5月24日から、沖縄の8ミリ映画をもっての関西ツアーがスタートします。
沖縄アーカイブ研究所が現在までに収集してデジタル化した8ミリ映画は112時間を超えました。そのうちで沖縄県外の地域映像は14時間ほどあり、今回はその中からも京都,大阪などの映像も上映予定。
ということで、見どころをいくつかご紹介します。
「小型映画友の会 沖縄大撮影会」(1970)
8ミリ映画が小型映画と呼ばれていた時代。いわゆる自主映画(ドラマ)ではなく、写真の愛好家のように風景やイベントを撮る小型映画の愛好家のサークルがありました。仲間と旅行などをして撮影会や、上映会をおこなっていったりするわけですが、その「小型映画友の会 全国大会沖縄撮影会」の様子を記録した映像。参加者の姿も映っているので,どのような人々が参加していたのかなども知ることができ、”小型映画”という文化の記録にもなっています。撮影はバスで移動しながら、名所,旧跡を周り、そこで琉球舞踊の演舞と識者に寄る解説まで用意するなど贅沢なもので、城壁のまえでの舞踊など、手の込んだ絵作りになっています。
「日本復帰記念 那覇市民会館前ロビー」他(1972)
沖縄が日本に復帰した1972年5月15日。「あの日は土砂降りで…」という声を良く聞きますが、なぜか記録映像として流れるのは屋内で行われている式典の映像ばかり。しかし一市民が撮影した映像は、式典会場の外を巧みに記録していました。予想を超える大雨だけでなく、機動隊とデモ隊、そして市民会館から出て帰りの車を待つ著名政治家の姿など、まさにアマチュアだからこそ撮影できた沖縄戦後史。
「古宇利島のウンジャミ」(1974年ごろ)
撮影者は中山良彦氏は沖縄海洋博で沖縄館のプロデュースや、ひめゆり平和祈念資料館の建設に携わった著名な文化人。映像はおそらく海洋博に関する取材で撮ったもの。歴史家の高良倉吉氏もチラリと映っています。10分程の映像に、この古い祭祀全体の要素がきちんと入れ込まれており、さすがの仕事っぷりを感じさせます。ウンジャミは非常に古い海神祭の形ですが、一昨年沖縄県立博物館で展示された映像では2000年代のものしかなく、貴重な記録といえるでしょう。

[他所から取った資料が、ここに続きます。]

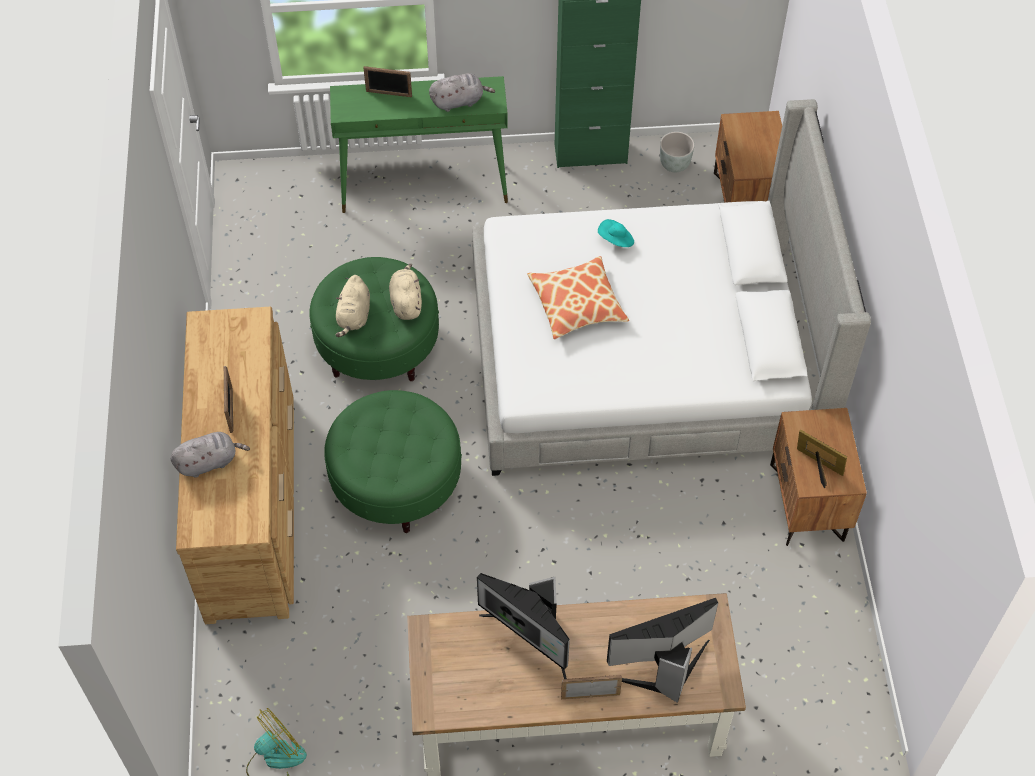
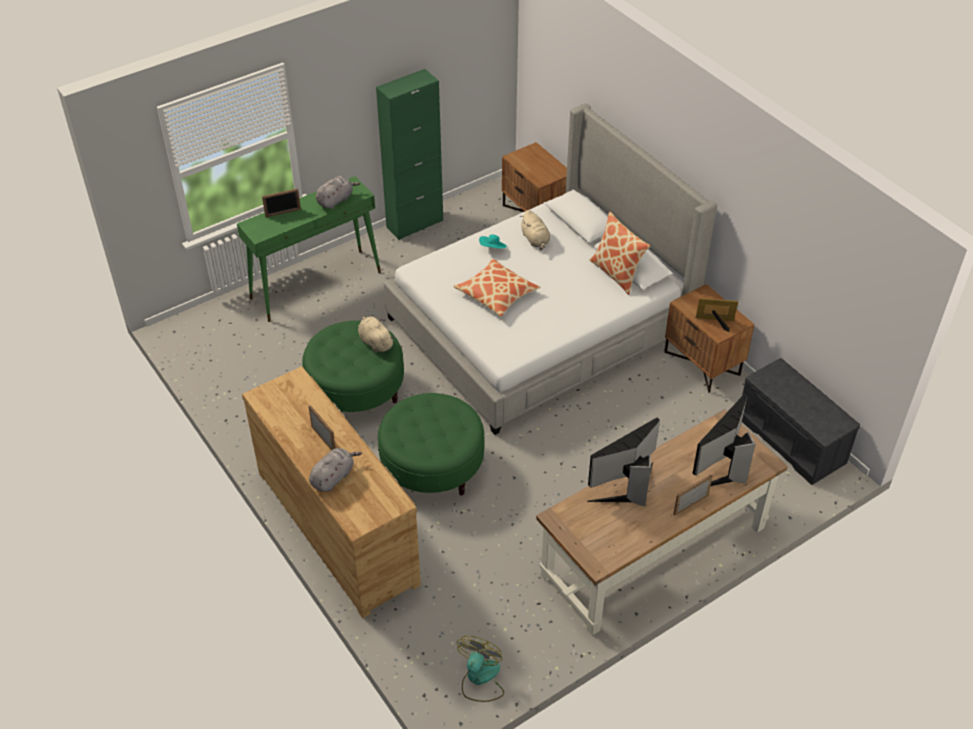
camera: 30 degrees left, 10 degrees down
(354, 316) = (345, 365): beige plush toy -> beige plush toy (535, 240)
(532, 637) = (627, 489): monitor -> monitor turned 135 degrees clockwise
(674, 164) = (474, 210): grey planter -> none
(743, 342) = (617, 273): none -> pillow
(844, 661) = (792, 440): none -> grey bench

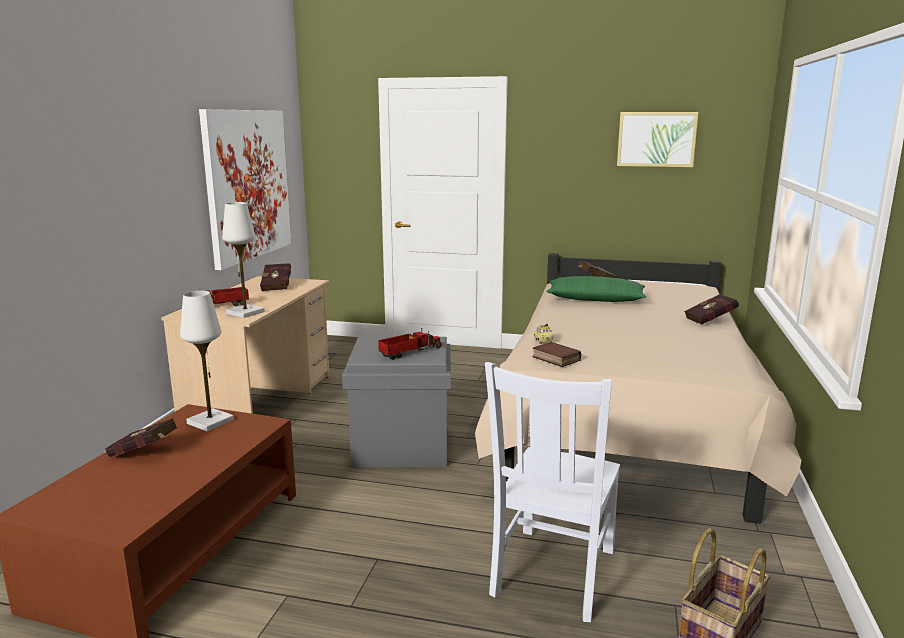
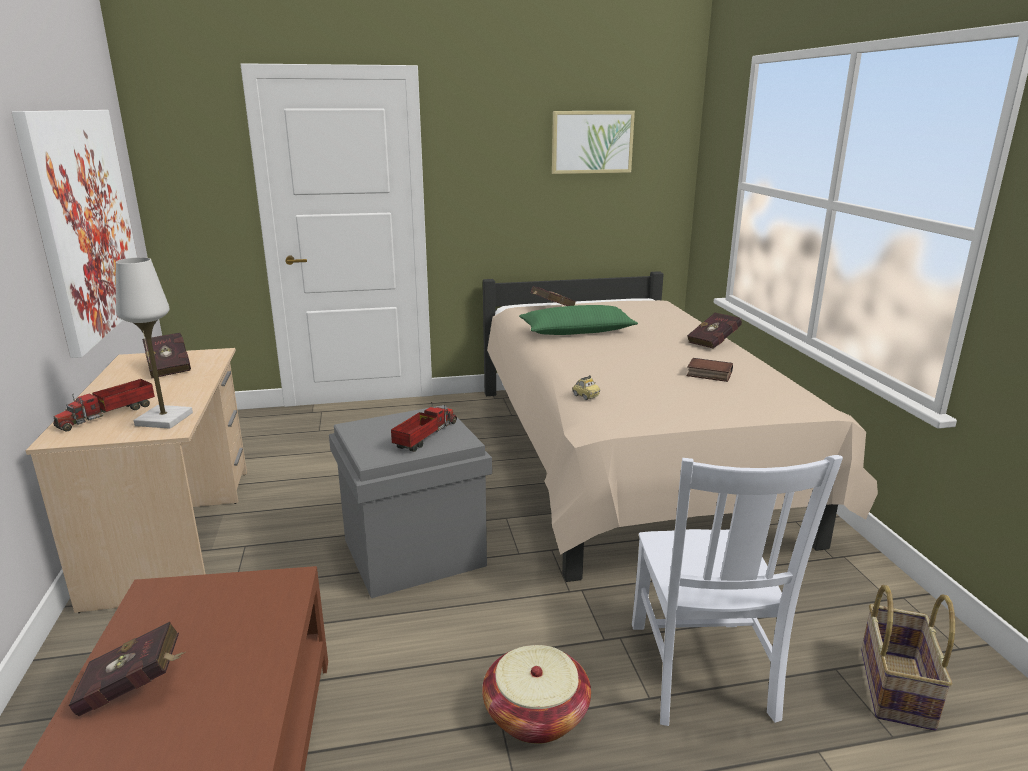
camera: 25 degrees left, 5 degrees up
(210, 422) = (199, 601): white table lamp -> none
(404, 562) = (536, 715): none -> basket
(554, 359) = (624, 418): book -> book (708, 374)

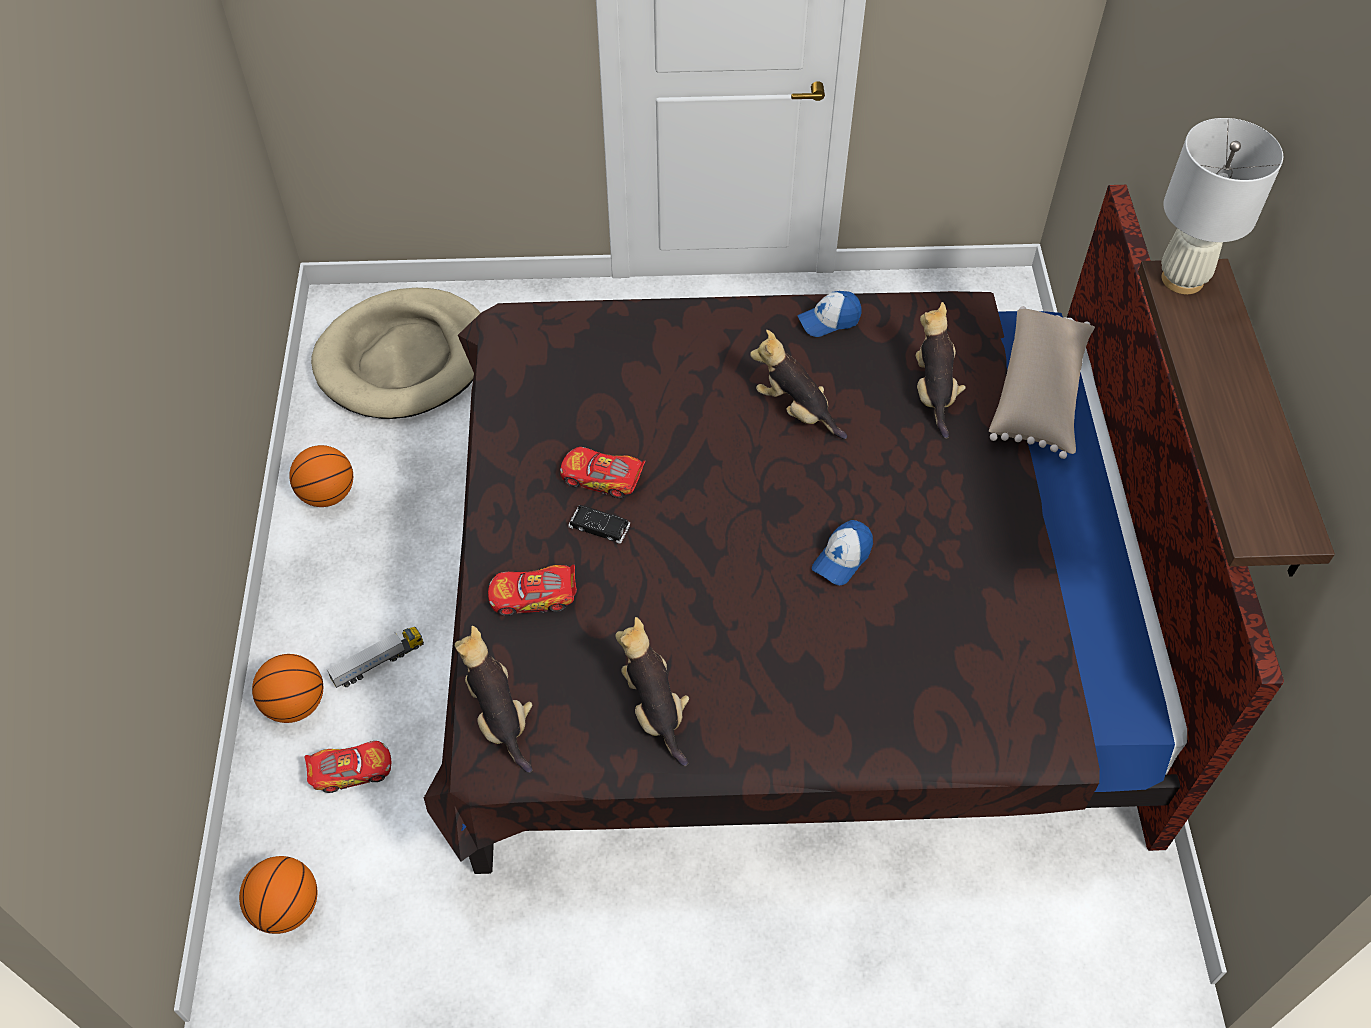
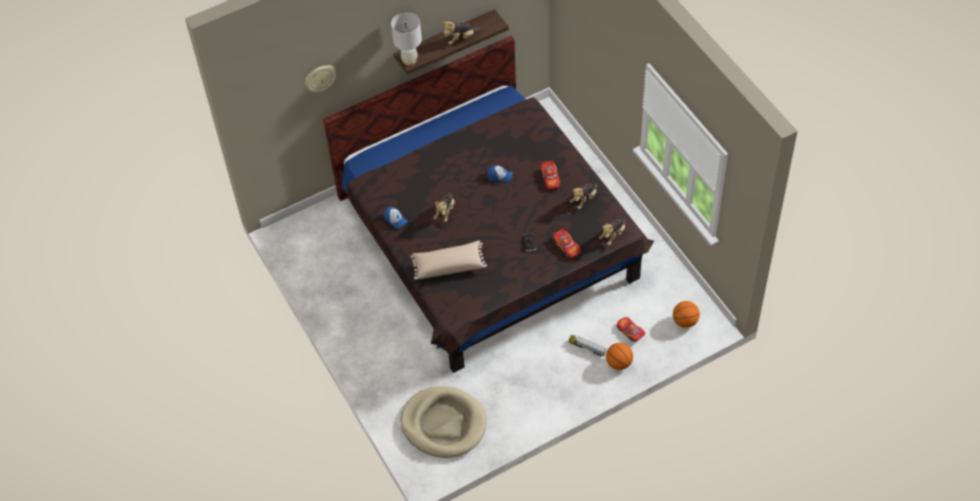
camera: 115 degrees left, 0 degrees up
(327, 494) = (528, 409): basketball -> none
(602, 478) = (509, 251): toy car -> toy car (550, 178)
(933, 392) = (413, 178): plush toy -> plush toy (460, 38)
(1039, 394) = (395, 151): beige pillow -> beige pillow (449, 265)
(1178, 79) = (320, 78): none -> wall clock

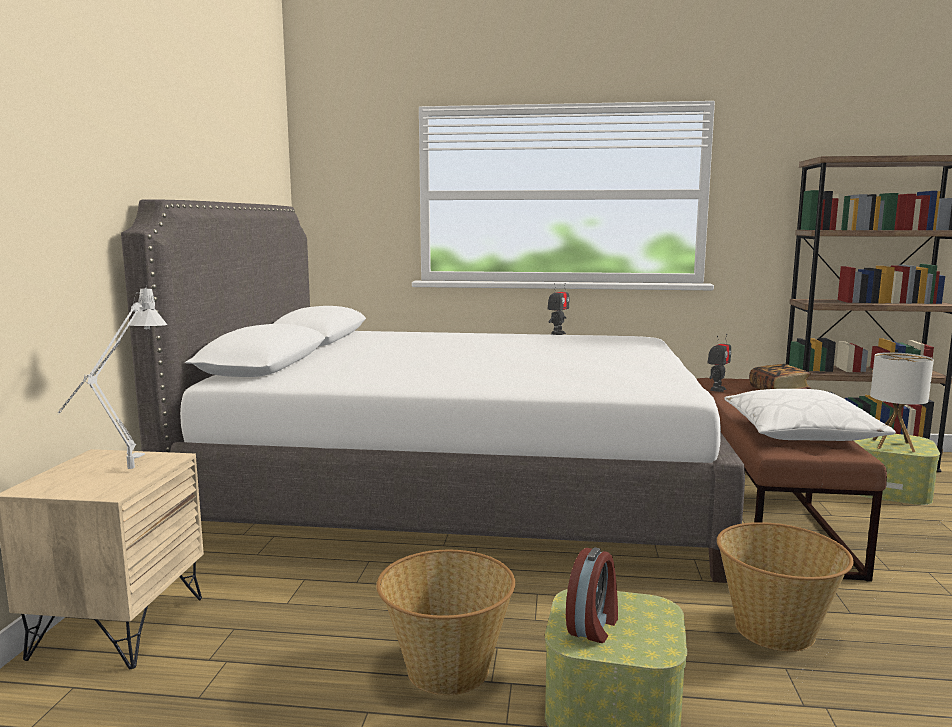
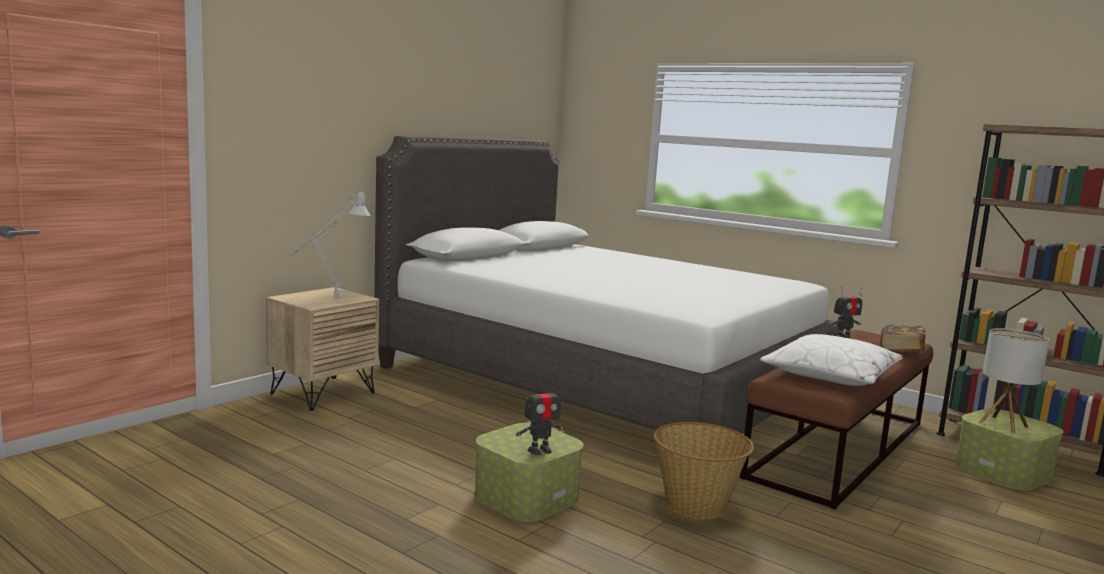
camera: 30 degrees right, 0 degrees up
(446, 668) = (458, 456): basket -> none
(558, 333) = (733, 269): toy robot -> toy robot (540, 450)
(594, 626) = (515, 438): alarm clock -> none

「琉米親善 コザまつり仮装パレード」(1964、1965)
かつて基地の街として栄え、米国文化を吸収しつつ独自の文化を作ったコザ(現沖縄市)で行われた仮装パレード。米軍の宿敵ヒトラーから鉄腕アトムまで、奇想天外な出し物が世相を映し出します。もちろん英語の看板だらけの基地の街の風景も。また高嶺剛監督の映画「ウンタマギルー」などでも知られる、沖縄のコメディアン、照屋林助もひねりの聞いた皮肉を混ぜた姿で登場します。
「ジュリ馬」(1965年/16mm)
遊廓のあった辻町の祭、ジュリ馬のパレードは1970年の8ミリがありましたが、あらたに1965年の映像が発見されました。しかもテレビ局が撮影した16mmネガ。当時はテレビ局にはアーカイブと言う発想がなく、放送後に廃棄処分になったフィルムを、関係者に寄贈したものが偶然見つかったものです。16mmの鮮明な映像とジュリ馬という祭の数奇なドラマの解説も込みでお送りいたします。
市井の人々のドラマをトランペットの生演奏とともに
上映に際しては、映像解説は沖縄アーカイブ研究所の真喜屋力がおこないますが、今回はその妻で絵描き&トランペット奏者のまきやしほが同行。いくつかの映像集に生演奏をつけてお送りすると言う初の試みもあり。
「京都 祇園祭」「大阪万博」「枚方パーク」など
今回の上映では沖縄以外の映像もあります。70年代の京都市内を撮影した。それぞれの地域のみなさんにも懐かしんでいただけることはもちろんですが、やはりこの機会に沖縄のアーカイブの資料を、より多く、そして広い地域の人々に知っていただき、利活用につながていけば嬉しいです。またフィルムに映っている内容に関する情報も収集できればと思っています。